-- Source passage follows --
Treatment resistant depression (TRD), also known as treatment refractory depression, is defined as failure to respond to 1st and 2nd line treatments. The first question to consider is if the diagnosis of major depressive disorder is correct. It may be a misdiagnosis, and may be the reason for the lack of response to treatment. For example, it could be a medical problem like hypothyroidism, electrolyte abnormalities, and anemia (B12 or iron deficiency), just to name a few. The depressive symptoms could also be caused by a medication or a substance of abuse. Once the medical problems are ruled out, then the psychiatric diagnosis may be incorrect. For example, if the diagnosis is adjustment disorder with depressed mood, then psychotropic medication may not alleviate the depressive symptoms…typically psychotherapy and addressing the stressor is helpful.
If indeed you have the right diagnosis of major depressive disorder, then the psychiatrist needs to consider if adequate dose and duration were tried with the previous treatments, and if not, to optimize the dose and duration. If symptoms continue after the optimization, then the psychiatrist may consider switching to a different class of antidepressant, such as switching from a selective serotonin reuptake inhibitor (ie sertraline- Zoloft) to a norepinephrine serotonin reuptake inhibitor (ie venlafaxine- Effexor). If this does not work, then the psychiatrist may consider augmenting the antidepressant with another medication such as lithium, thyroid hormone, or lamotrigine (Lamictal). Lamotrigine is a promising medication for TRD, and can even be used as monotherapy for TRD. Lamotrigine is advantageous for TRD in that it has a tolerable side effect profile when compared to other psychotropics for TRD like lithium. Lamotrigine just has to be dosed slowly to prevent severe rash from occurring.
-- Source passage concluded --
-- Data to examine follows --
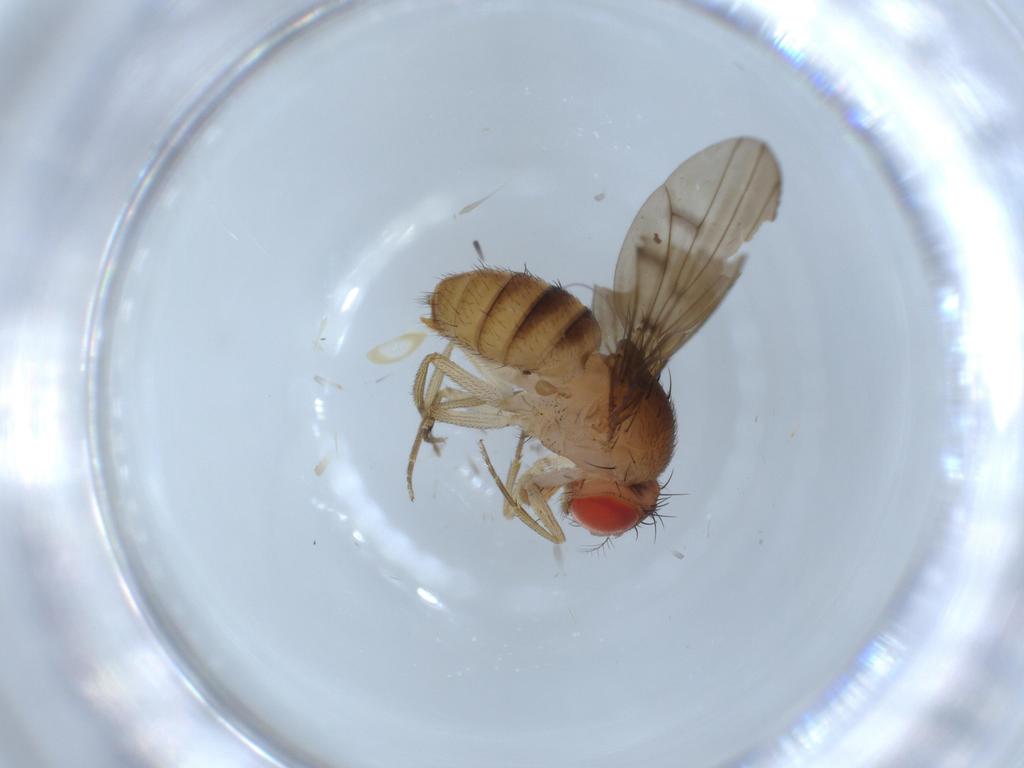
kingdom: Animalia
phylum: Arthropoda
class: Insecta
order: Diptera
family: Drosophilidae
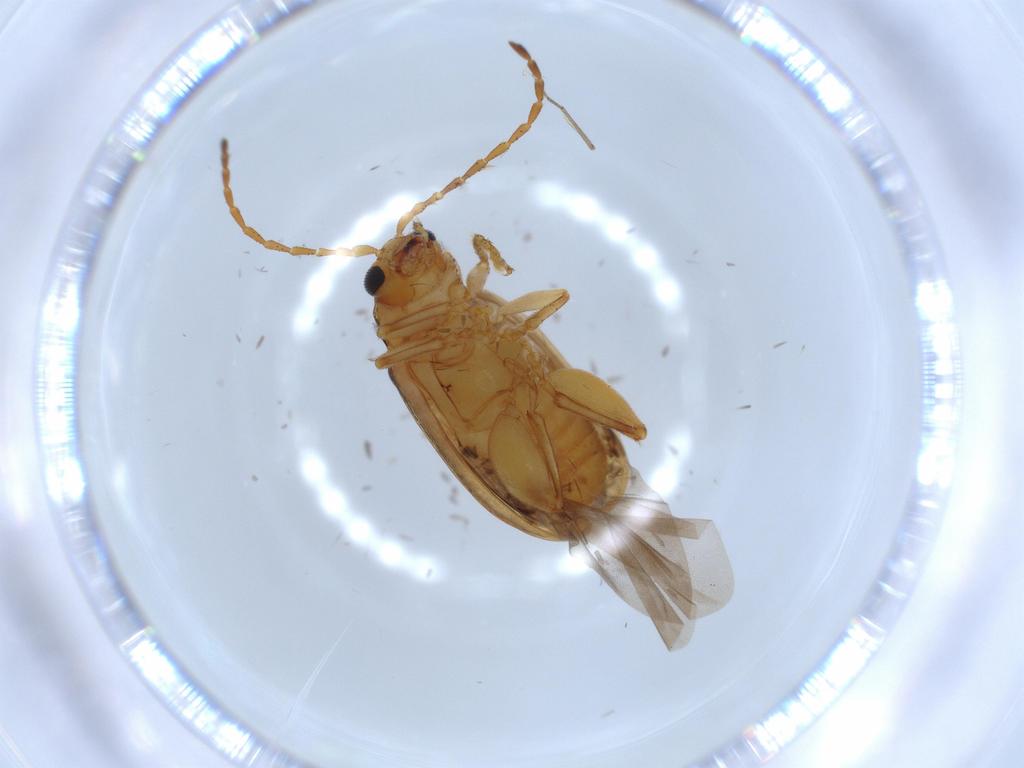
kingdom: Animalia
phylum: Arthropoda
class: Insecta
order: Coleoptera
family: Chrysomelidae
-- Data to examine concluded --
# [Apply what you read]
A) Write out the stretch of the treatment-resistant depression passage from "Treatment resistant depression" through "stressor is helpful.".
B) Carry on the passage about treatment-resistant depression from the point where it stops.
The lines are not needed.

# [Answers in order]
A)
Treatment resistant depression (TRD), also known as treatment refractory depression, is defined as failure to respond to 1st and 2nd line treatments. The first question to consider is if the diagnosis of major depressive disorder is correct. It may be a misdiagnosis, and may be the reason for the lack of response to treatment. For example, it could be a medical problem like hypothyroidism, electrolyte abnormalities, and anemia (B12 or iron deficiency), just to name a few. The depressive symptoms could also be caused by a medication or a substance of abuse. Once the medical problems are ruled out, then the psychiatric diagnosis may be incorrect. For example, if the diagnosis is adjustment disorder with depressed mood, then psychotropic medication may not alleviate the depressive symptoms…typically psychotherapy and addressing the stressor is helpful.

B)
Finally, electroconvulsive therapy (ECT), vagus nerve stimulation (VNS), and repetitive transcranial magnetic stimulation (rTMS) are last resort treatments for TRD. The most important aspect of TRD treatment is finding a psychiatrist who specializes in TRD and performs research in TRD. You can find these TRD-specialized psychiatrists at most university hospitals, as the university hospitals have all the infrastructure and expertise necessary to carry out the complex TRD treatments like ECT and VNS. rTMS is becoming more available in psychiatrists’ offices.